TRIBUNNEWS.COM, JAKARTA - Selama ini Kementerian Pekerjaan Umum dan Perumahan Rakyat (PUPR) telah menggulirkan subsidi rumah melalui program Fasilitas Likuiditas Pembiayaan Perumahan (FLPP), Subsidi Selisih Bunga (SSB), dan Subsidi Bantuan Uang Muka (SBUM) yang banyak dimanfaatkan MBR yang memiliki penghasilan tetap.
Bekerjasama dengan Bank Dunia melalui National Affordable Housing Program (NAHP), subsidi diperluas dan ditambah dengan membuka akses bagi pekerja informal untuk mendapatkan KPR bersubsidi serta untuk memperoleh bantuan perbaikan rumah tidak layak huni.
Anggaran NAHP sebesar US$ 450 juta atau sekitar Rp 5,85 triliun (kurs Rp 13.000) terbagi alokasinya sebesar US$ 215 juta atau Rp 2,79 triliun untuk program Bantuan Stimulan Perumahan Swadaya (BSPS) dan US$ 215 juta untuk subsidi Bantuan Pembiayaan Perumahan Berbasis Tabungan (BP2BT), sedangkan sisanya sebesar US$ 20 juta atau Rp 260 miliar akan dimanfaatkan untuk dukungan kebijakan dan program melalui bantuan teknis.
“Penyalurannya akan melalui perbankan.
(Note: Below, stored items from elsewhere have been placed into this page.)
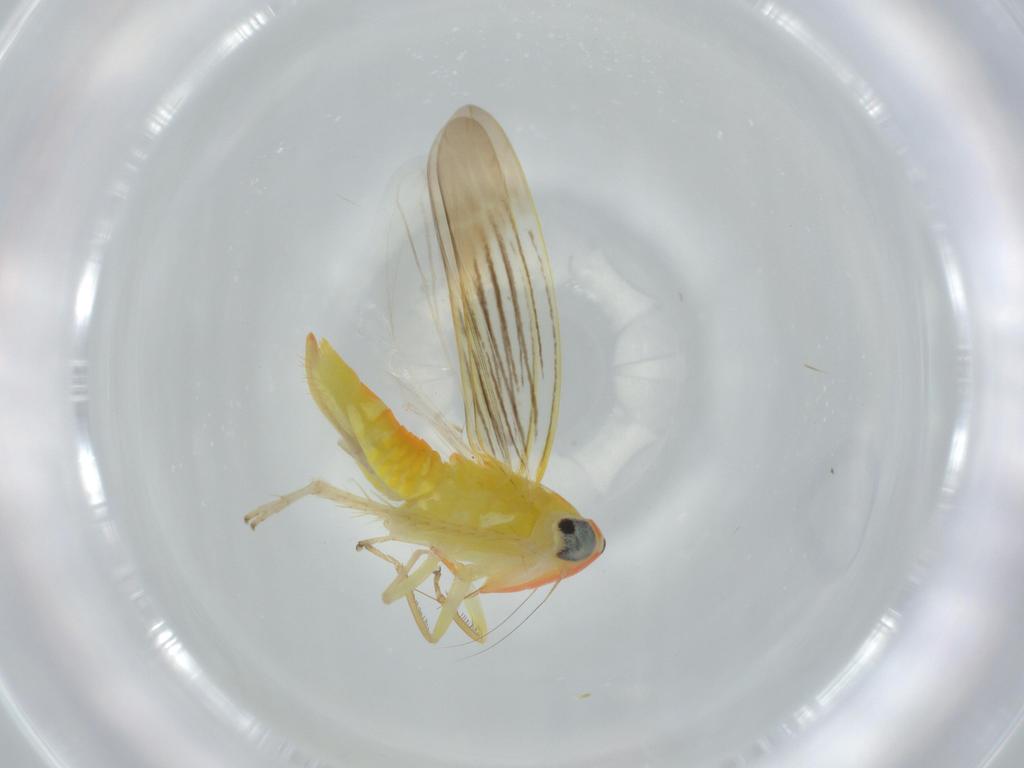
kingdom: Animalia
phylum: Arthropoda
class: Insecta
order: Hemiptera
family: Cicadellidae
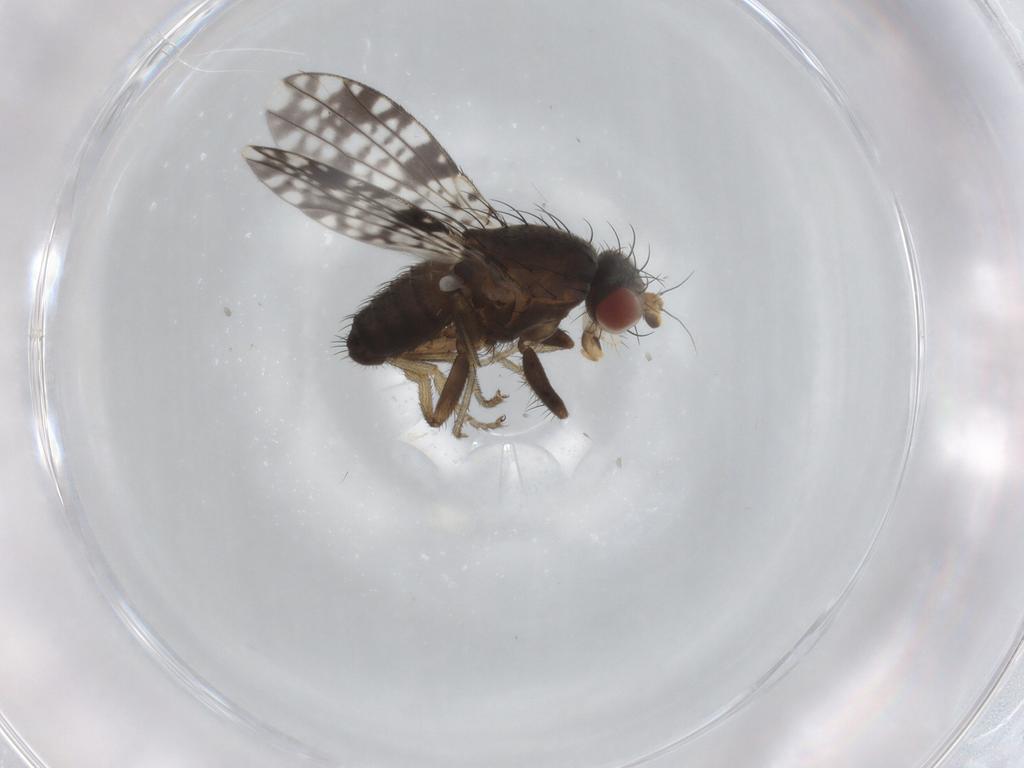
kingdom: Animalia
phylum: Arthropoda
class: Insecta
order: Diptera
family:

Bantuan untuk program rumah swadaya ini cukup besar untuk membantu penduduk miskin di Indonesia untuk memiliki rumah yang layak huni,” ungkap Menteri PUPR, Basuki Hadimuljono baru-baru ini. Program tersebut merupakan upaya mencapai target Program Satu Juta Rumah yang telah dicanangkan oleh Presiden Joko Widodo pada pada tanggal 29 April 2015.
Program Bantuan Pembiayaan Perumahan Berbasis Tabungan (BP2BT) telah diluncurkan pada Rabu, (6/12) di Jakarta. Targetnya adalah MBR yang bekerja di sektor informal, seperti tukang ojek, tukang bakso, dan pedagang yang memiliki penghasilan tidak tetap.
"Selain untuk perolehan rumah yang dibangun oleh pengembang, BP2BT juga memberikan dana bantuan bagi MBR yang akan memperbaiki atau membangun rumah yang lebih layak huni secara swadaya," kata Dirjen Pembiayaan Perumahan, Kementerian PUPR Lana Winayanti pada acara launching BP2BT dan Roadmap Sistem Pembiayaan Perumahan Indonesia, serta Kamus Istilah Pembiayaan Perumahan.
Untuk mendapatkan pembiayaan melalui skema BP2BT, pemohon harus menabung minimal selama 6 bulan hingga saldonya mencapai besaran 5% dari harga rumah yang diinginkan. Selanjutnya dana BP2BT akan berkisar antara 6 – 38 % dari harga rumah, sehingga bila digabung dengan tabungan dapat mengurangi pokok kredit/pembiayaan.
“Pendanaan dari NAHP ditargetkan untuk 60 ribu unit, namun lebih rinci masih dibahas dan akan disepakati bersama dalam Loan Agreement. Kita harapkan akan ditandatangani pada 2018, dimana pelaksanaannya bersama Ditjen Pembiayaan Perumahan,” urai Direktur Jenderal Penyediaan Perumahan Kementerian PUPR Khalawi Abdul Hamid.
Dengan demikian NAHP dapat berkontribusi meningkatkan target pelaksanaan BSPS dari 110.000 unit pada tahun 2017 menjadi sekurangnya 180.000 unit mulai tahun 2018.
Beberapa kriteria MBR bisa mendapatkan BSPS antara lain rumah tidak layak huni dimiliki oleh yang sudah berkeluarga dan tinggal di rumah tersebut.
Calon penerima bantuan diusulkan oleh pemerintah daerah dan akan dilakukan verifikasi oleh Kementerian PUPR.